I like Sian and colleagues’ brave experiments in getting us to rethink learning technology by not just talking the talk but walking the walk (on a tightrobe with no safety net as sezpayne2 noted).  So, no WebCT Panopticon and instead we have a combination of:

  • centralising technologies like the course team’s module blog (the mothership?) providing us with course readings, structure and instructions (most academics use the VLE as a content repository – why don’t they use a blog instead?)
  • dispersed technologies like the course participants’ sites – their WordPress blogs and Twitter accounts for personal reflections

Thoughts on a metaphor about some technologies being centripetal (pulling learners together) and others centrifugal (pulling them away). Has it been done? Does it make sense?
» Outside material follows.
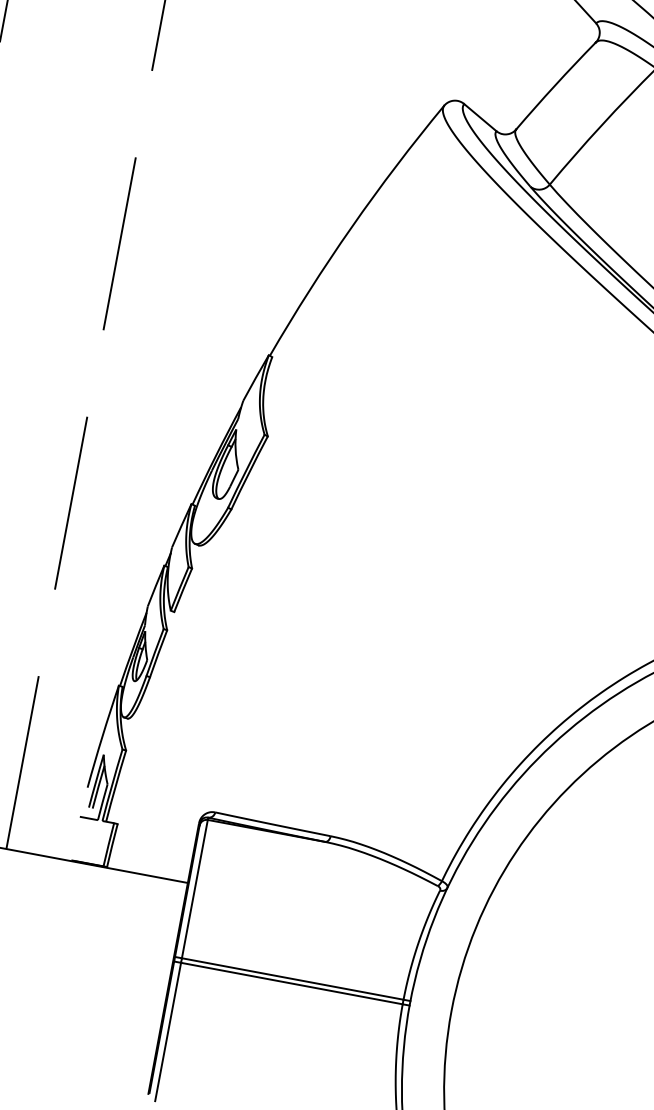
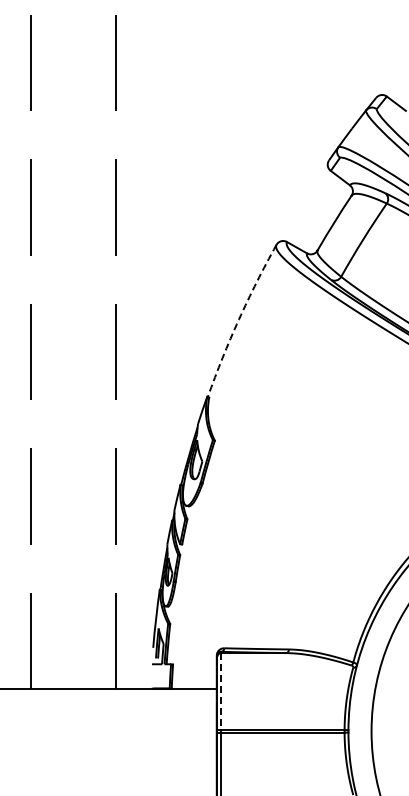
arc: (351, 226) -> (238, 319), solid -> dashed
line: (195, 889) -> (221, 691), solid -> dashed

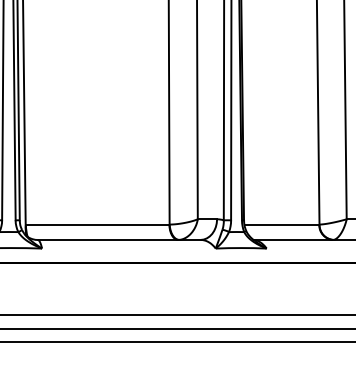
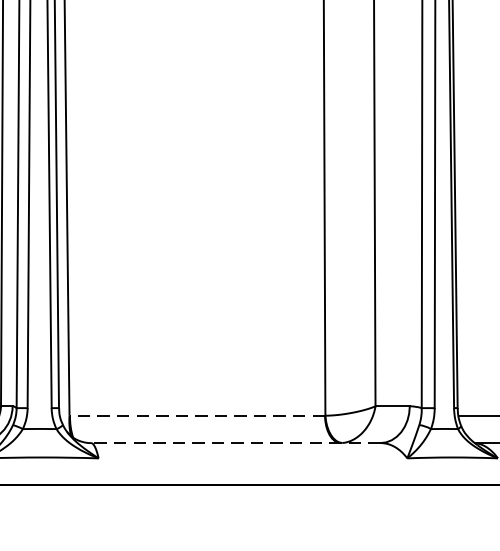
line: (97, 224) -> (197, 415), solid -> dashed
line: (118, 239) -> (234, 442), solid -> dashed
Anyway, will course participants comment on one another’s posts  or reply to them in posts on their  own blogs? Will we have conversations in Twitter or broken monologic fragments? Will we use old skool discussion boards? In short, will Sian and Jen pull it off or will it end in tears?

This is my first post for E-learning and Digital Cultures.

I’ve posted to the Wallwisher icebreaking wall this image from Flickr.

My short note went:

What does this Flickr image ’say’ about digital culture? The private made public? Analogue behaviours replicated online? SNS identity performance as defacement?